There are 2 main kinds of notional deductions. One is for expenditure on R&D activities. The other is for the decline in value of tangible depreciating assets used for R&D activities.
Note: All of these notional deductions require the R&D entity to be registered for the R&D activities under Part III of the Industry Research and Development Act 1986 .

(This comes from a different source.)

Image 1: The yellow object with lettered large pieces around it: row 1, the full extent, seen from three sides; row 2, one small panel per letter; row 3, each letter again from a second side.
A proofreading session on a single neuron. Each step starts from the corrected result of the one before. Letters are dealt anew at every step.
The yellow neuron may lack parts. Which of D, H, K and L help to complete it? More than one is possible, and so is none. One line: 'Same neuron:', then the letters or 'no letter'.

S355-25 – Core R&D activities
(1) Core R&D activities are experimental activities:
(a) whose outcome cannot be known or determined in advance on the basis of current knowledge, information or experience, but can only be determined by applying a systematic progression of work that:
(i) is based on principles of established science; and
(ii) proceeds from hypothesis to experiment, observation and evaluation, and leads to logical conclusions; and
(b) that are conducted for the purpose of generating new knowledge (including new knowledge in the form of new or improved materials, products, devices, processes or services).
(2) However, none of the following activities are core R&D activities :
(a) market research, market testing or market development, or sales promotion (including consumer surveys);
(b) prospecting, exploring or drilling for minerals or * petroleum for the purposes of one or more of the following:
(i) discovering deposits;
(ii) determining more precisely the location of deposits;
(iii) determining the size or quality of deposits;
(c) management studies or efficiency surveys;
(d) research in social sciences, arts or humanities;
(e) commercial, legal and administrative aspects of patenting, licensing or other activities;
(f) activities associated with complying with statutory requirements or standards, including one or more of the following:
(i) maintaining national standards;
(ii) calibrating secondary standards;
(iii) routine testing and analysis of materials, components, products, processes, soils, atmospheres and other things;
(g) any activity related to the reproduction of a commercial product or process:
(i) by a physical examination of an existing system; or
(ii) from plans, blueprints, detailed specifications or publically available information;
(h) developing, modifying or customising computer software for the dominant purpose of use by any of the following entities for their internal administration (including the internal administration of their business functions):
(i) the entity (the developer ) for which the software is developed, modified or customised;
(ii) an entity * connected with the developer;
(iii) an * affiliate of the developer, or an entity of which the developer is an affiliate.